Have You Heard Of This Kakanin Called Bot-ong From Bacolod?
It used to be a kakanin that's eaten during All Soul's Day.
There are a lot of types of kakanin you can find all over the Philippines. We have the common suman, sapin-sapin, kutsinta, puto, pichi-pichi, biko, puto bumong, and bibingka which you can find almost everywhere, and we have the more unusual and regional types of kakanin like the bibingkoy from Cavite, dodol from Mindanao, and tupig from Ilocos Norte. A kakanin you might not know about is called bot-ong or but-ong.
What is bot-ong?
Bot-ong is a Negrense kakanin famous in Bacolod. It's simply made with glutinous rice submerged in coconut milk, gata, and ginger, boiled until it's cooked. It has a pointed shape and wrapped in banana leaves. It has a slightly sweet taste and the rice grains are packed so tightly that when you slice through this kakanin, it almost feels as if it's made out of gelatin.

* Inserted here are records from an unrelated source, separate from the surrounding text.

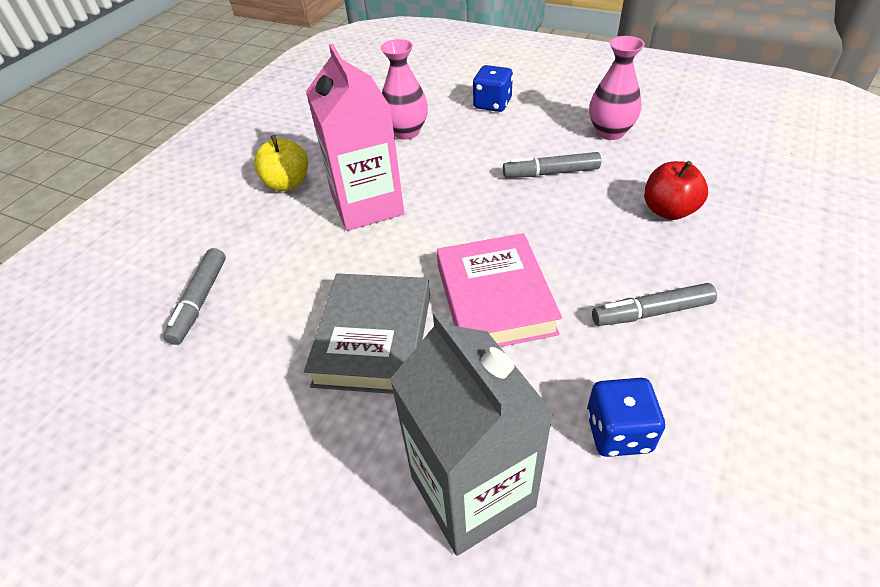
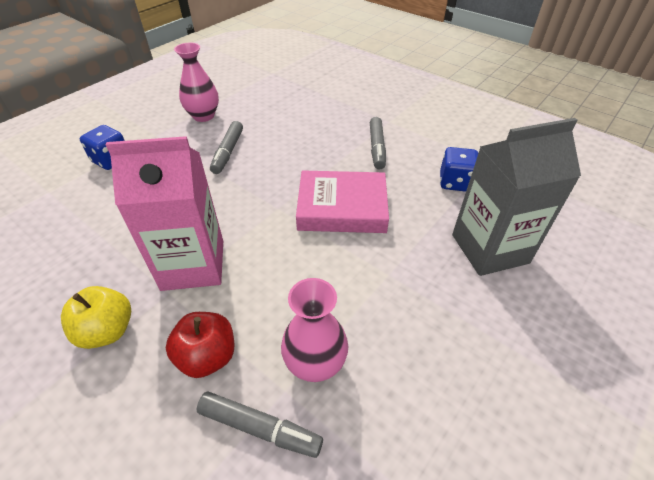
camera: 80 degrees left, 0 degrees up
grey book [304,273,430,394] -> none
pink vase [380,39,428,140] -> pink vase moved to [281,278,348,382]
red apple [644,161,708,220] -> red apple moved to [166,312,234,378]

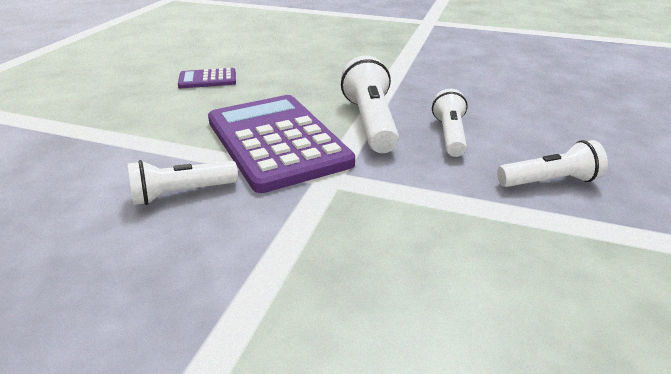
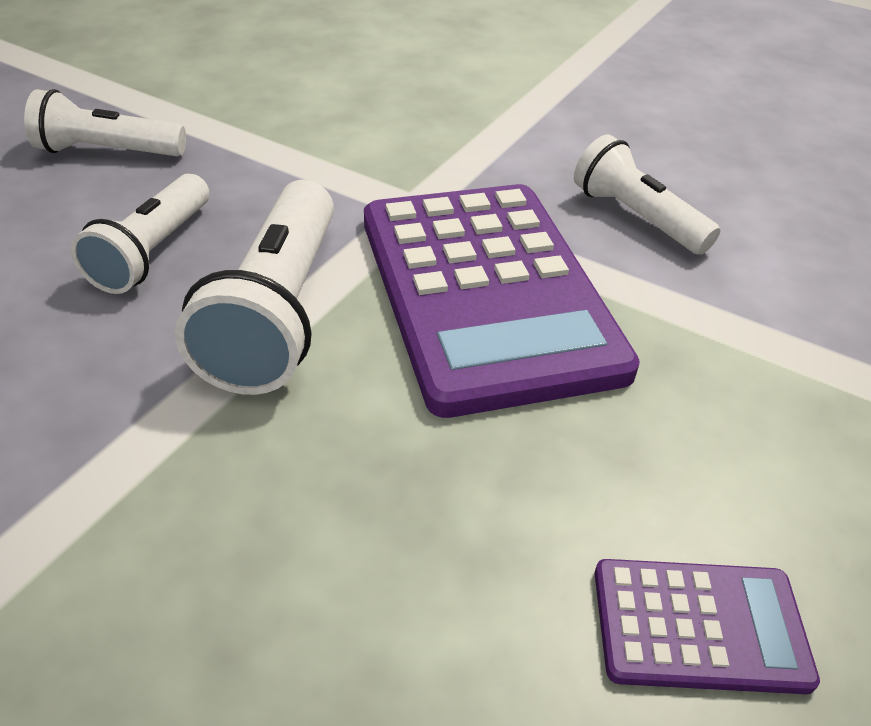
camera: 170 degrees left, 10 degrees up
white flashlight [128,160,238,205] -> white flashlight turned 120 degrees counterclockwise [574,134,720,255]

According to Raymond Alunan, the Tourism Operation Officer of the Province of Negros Occidental, bot-ong used to be eaten during All Soul's Day but is now offered as a breakfast staple. You can commonly find bot-ong in Bacolod, Negros Occidental. It's sold in public markets, like the Silay public market, early in the morning.

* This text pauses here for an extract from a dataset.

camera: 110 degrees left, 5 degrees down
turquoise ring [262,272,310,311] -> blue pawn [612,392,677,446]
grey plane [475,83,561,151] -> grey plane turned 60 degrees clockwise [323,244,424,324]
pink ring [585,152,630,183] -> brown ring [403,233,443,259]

According to Alunan, this kakanin is typically not served with sugar because the ginger used in making the kakanin makes it slightly sweet already. We were fortunate enough to try the bot-ong at this year's Negros Trade Fair in Glorietta, where it was sold at the Alter Trade Corporation Inc. It was served breakfast-style: paired with muscovado sugar (for extra sweetness!) and was highly recommended to be paired with a cup of freshly-made hot cocoa.